Era 13h30min quando o petista deixou a sede da Polícia Federal em Curitiba, onde está preso e condenado desde o dia 7 de abril. Em uma viatura da PF com vidros pretos e sob forte escolta, foi levado à Justiça Federal. O depoimento começou logo após as 15h – o primeiro ouvido foi o pecuarista e amigo José Carlos Bumlai.
Tensão
No começo da audiência, ao dizer que não sabia do que era acusado, Lula foi advertido pela juíza federal Gabriela Hardt para mudar o tom. No início da audiência, Lula disse não saber do que era acusado, ao ser perguntado pela juíza se ele sabia do que estava sendo acusado. “Eu gostaria de pedir se a senhora pudesse explicar qual é a acusação.”
A juíza, que já atua como substituta de Moro nos processos da Lava Jato desde 2014, advertiu Lula depois dele falar que queria entender se ele era “o dono do sítio ou não?”.
“É o senhor que tem que responder.”
Hardt disse então: “senhor ex-presidente, esse é um interrogatório e se o senhor começar nesse tom comigo a gente vai ter problema. Então vamos começar de novo, eu sou a juíza do caso e eu vou fazer as perguntas que eu preciso para que o caso seja esclarecido para que eu possa sentenciá-lo ou algum colega possa sentencia-lo. Então em um primeiro momento eu quero dizer que o senhor tem todo direito de ficar em silêncio, mas nesse momento eu conduzo o ato.”

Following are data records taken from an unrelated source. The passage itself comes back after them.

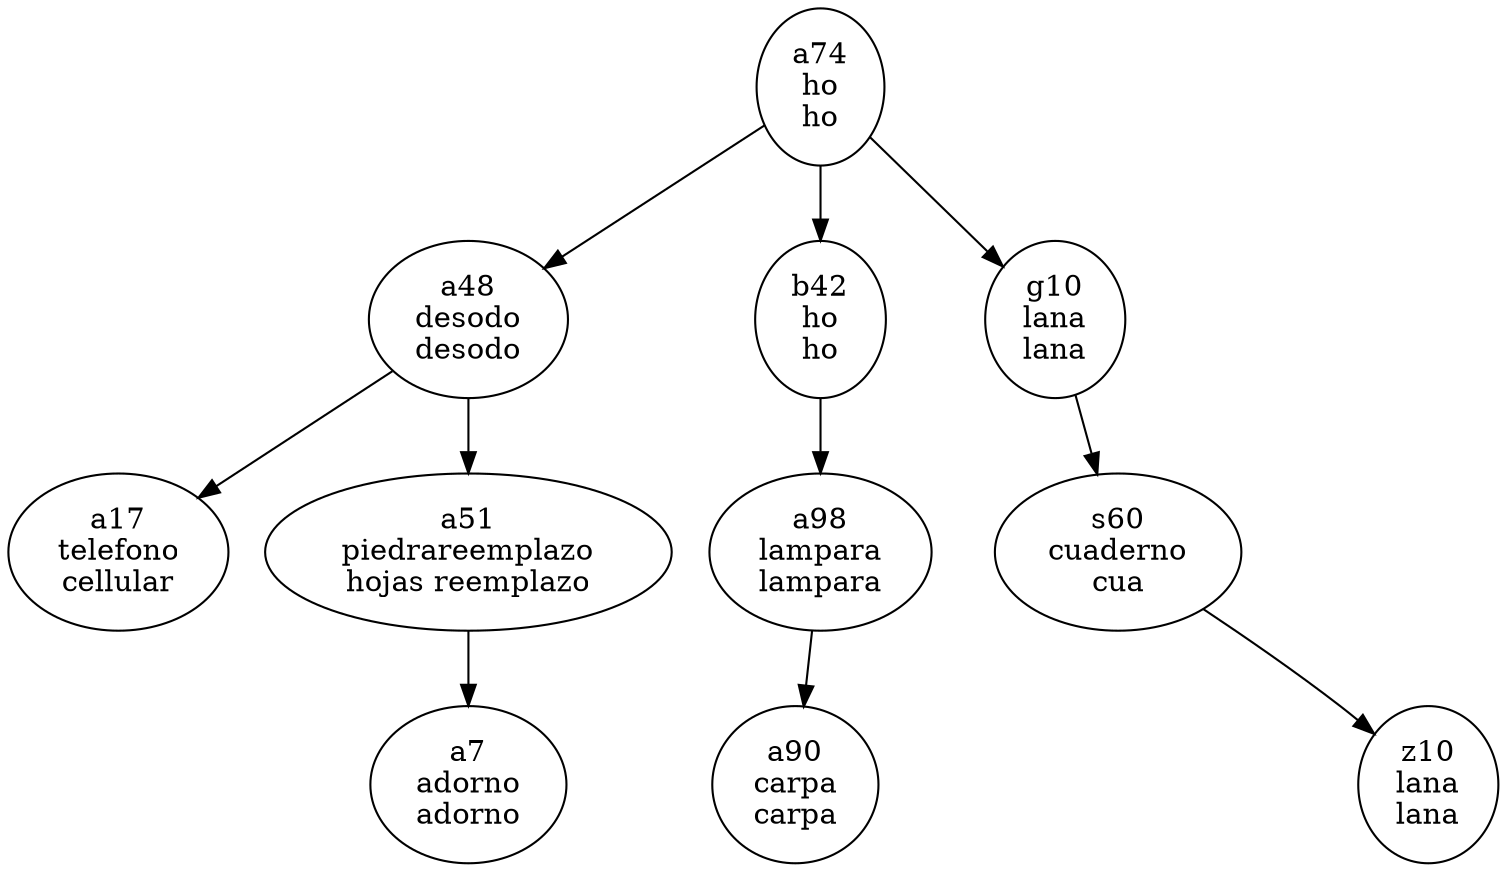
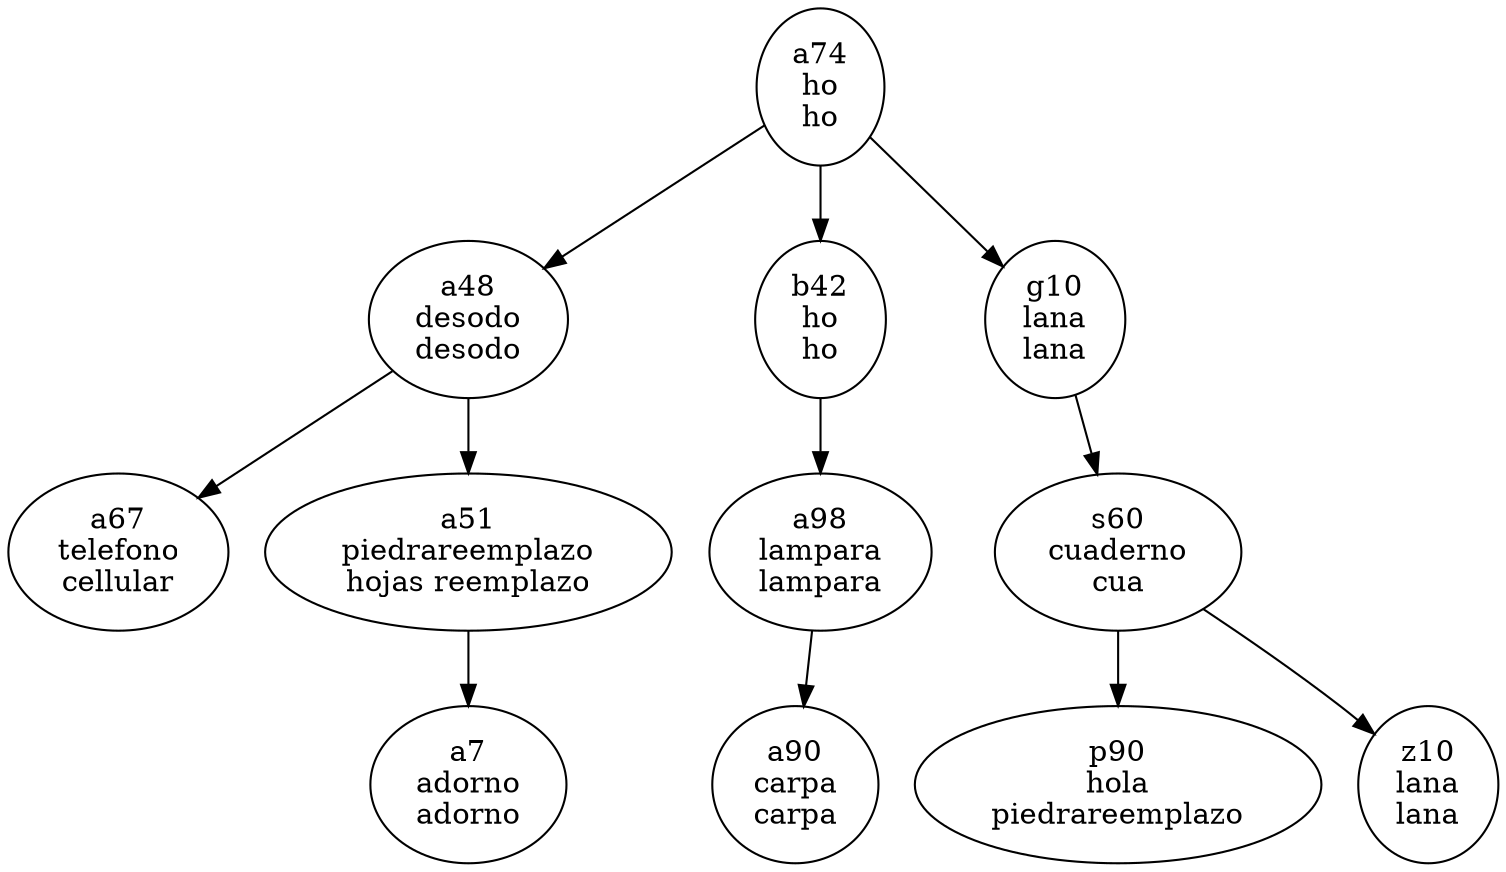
  digraph {
    fontname="DejaVu Serif"
    node [fontname="DejaVu Serif"]
    edge [fontname="DejaVu Serif"]
-   n1 [label="a17\ntelefono\ncellular"]
+   n1 [label="a67\ntelefono\ncellular"]
    n2 [label="a7\nadorno\nadorno"]
    n3 [label="a51\npiedrareemplazo\nhojas reemplazo"]
    n4 [label="a48\ndesodo\ndesodo"]
    n5 [label="a90\ncarpa\ncarpa"]
    n6 [label="a98\nlampara\nlampara"]
    n7 [label="b42\nho\nho"]
+   n8 [label="p90\nhola\npiedrareemplazo"]
    n9 [label="z10\nlana\nlana"]
    n10 [label="s60\ncuaderno\ncua"]
    n11 [label="g10\nlana\nlana"]
    n12 [label="a74\nho\nho"]
    n3 -> n2
    n4 -> n1
    n4 -> n3
    n6 -> n5
    n7 -> n6
+   n10 -> n8
    n10 -> n9
    n11 -> n10
    n12 -> n4
    n12 -> n7
    n12 -> n11
  }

Lula pediu desculpas aos representantes do Ministério Público Federal no final da audiência, “não é pessoal”. Mas disse ficar muito irritado com “as mentiras do power point”, em referência à apresentação feita pela força-tarefa da denúncia contra o ex-presidente, em 2016.
O ex-presidente disse que “era o troféu que a Lava-Jato precisava entregar”. E disse que aos 73 anos não sabe se viverá até quando conseguir comprovar sua inocência.
Acusação
Na ação do sítio, Lula e outros 12 réus são acusados de ocultarem propinas de contratos da Petrobrás em reformas e compra de equipamentos para o imóvel. A Lava-Jato entende que a propriedade é do ex-presidente, mas em nome de “laranjas”, mas o caso ainda está sob investigação e pode virar outra denúncia.
O ex-presidente, segundo a força-tarefa da Lava-Jato, teria sido contemplado com propina de R$ 1,02 milhão. O dinheiro seria de José Carlos Bumlai, relacionados a empréstimo fraudulento com o Grupo Schahin ao PT e negócios da empresa com a Petrobras, e da Odebrecht e da OAS, também decorrentes de contratos com a estatal.
O ex-presidente é acusado de 10 atos de corrupção e 44 atos de lavagem de dinheiro nesse processo. As reformas teriam ocorrido entre os anos de 2010 e 2011 e depois entre 2013 e 2014 houve a compra e reforma da cozinha do imóvel. Tanto os delatores da Odebrecht como o ex-presidente da OAS José Aldemário Pinheiro, o Léo Pinheiro, confirmaram em juízo que executaram os serviços em benefício do petista.